Fiber and Digestive Health
Fiber is a type of carbohydrate your body can’t digest, which is exactly what makes it useful. It comes in two forms, and each does something different in your gut.
- Soluble fiber dissolves in water and forms a gel-like material in your stomach that slows digestion. This slowing effect helps moderate blood sugar spikes after meals and can lower LDL (“bad”) cholesterol by preventing some dietary cholesterol from being absorbed. Good sources include oats, beans, and flaxseed.
- Insoluble fiber doesn’t dissolve. It adds bulk to stool and helps move material through your digestive system, which is why it’s helpful for preventing constipation. Whole wheat, vegetables, and nuts are common sources.
Fiber also feeds the trillions of bacteria living in your large intestine. These microbes ferment certain fibers, particularly types like inulin, and produce short-chain fatty acids that nourish the cells lining your colon. One study published in Microbiome found that inulin supplementation significantly increased butyrate, a short-chain fatty acid linked to gut barrier health and reduced inflammation.

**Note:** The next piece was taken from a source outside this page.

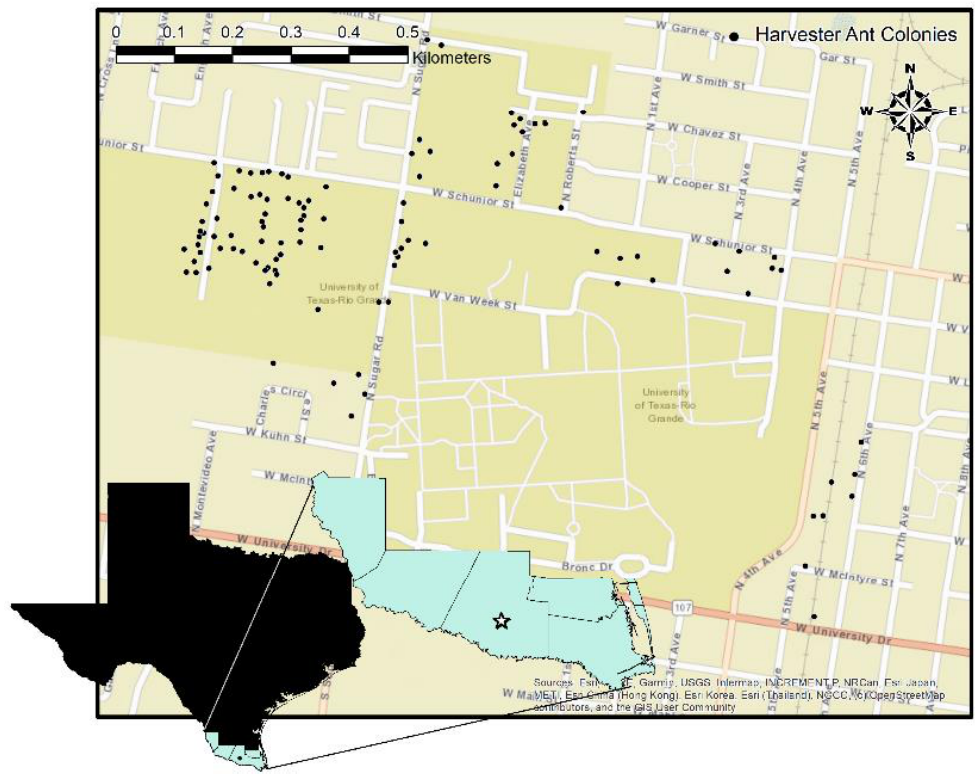
Figure 1. Map of Pogonomyrmex barbatus F. Smith (Hymenoptera: Formicidae: Myrmicinae) nest sites (represented by black dots) within the study area located in Edinburg, TX, USA (yellow star).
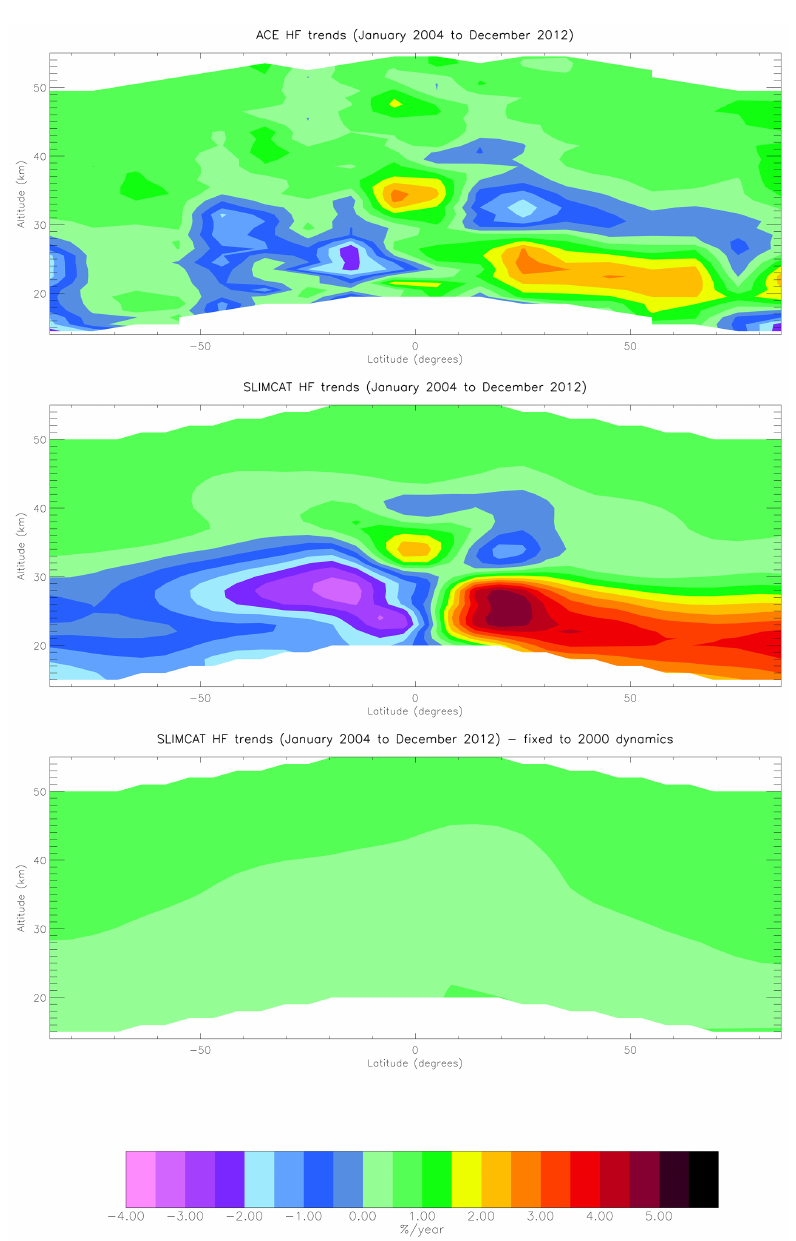
Figure 9. Trends in the growth of HF (%year − 1 ; January 2004 to December 2012) for ACE-FTS and SLIMCAT as a function of latitude and altitude. A full discussion of these trends is provided in the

Interestingly, people who already ate plenty of fiber saw smaller changes, suggesting their gut microbiome was already well-supported.
Simple vs. Complex Carbs
Not all carbohydrates behave the same way once you eat them. Simple carbohydrates, made of one or two sugar molecules, are absorbed quickly and cause a rapid rise in blood sugar and insulin. Table sugar, fruit juice, and candy fall into this category. Complex carbohydrates contain three or more sugar molecules bonded in longer chains. They take longer to digest and produce a more gradual increase in blood sugar. Whole grains, legumes, and starchy vegetables are typical examples.
This distinction matters because the speed at which carbs hit your bloodstream affects energy levels, hunger, and long-term metabolic health. A concept called glycemic load captures this well. Unlike the glycemic index, which only measures how quickly a food raises blood sugar, glycemic load also factors in how much carbohydrate a typical serving contains. This gives a more realistic picture of what actually happens after you eat. Watermelon, for instance, has a high glycemic index but a low glycemic load because a normal serving contains relatively little sugar.
How Much You Need
The Dietary Reference Intake for carbohydrates is 130 grams per day for adults, which represents the minimum amount needed to supply enough glucose for the brain. Most people eat well above this. The Dietary Guidelines for Americans recommend that 45 to 65% of total daily calories come from carbohydrates, with a fiber target of 14 grams per 1,000 calories consumed.
At the other end of the spectrum, ketogenic diets restrict carbohydrates to fewer than 50 grams per day, sometimes as low as 20 grams. At that level, the body shifts to burning fat and producing ketones as an alternative energy source. This can be effective for certain goals, but it’s a deliberate metabolic trade-off. Your body adapts, though the transition period often comes with fatigue, irritability, and reduced exercise performance until ketone production ramps up.
For most people, the practical takeaway is straightforward: prioritize complex carbohydrates and fiber-rich foods over refined sugars. The source of your carbs matters at least as much as the amount. A bowl of lentils and a can of soda might contain similar grams of carbohydrate, but the lentils deliver slow-release energy, fiber, and a gentler blood sugar response, while the soda delivers a spike and a crash.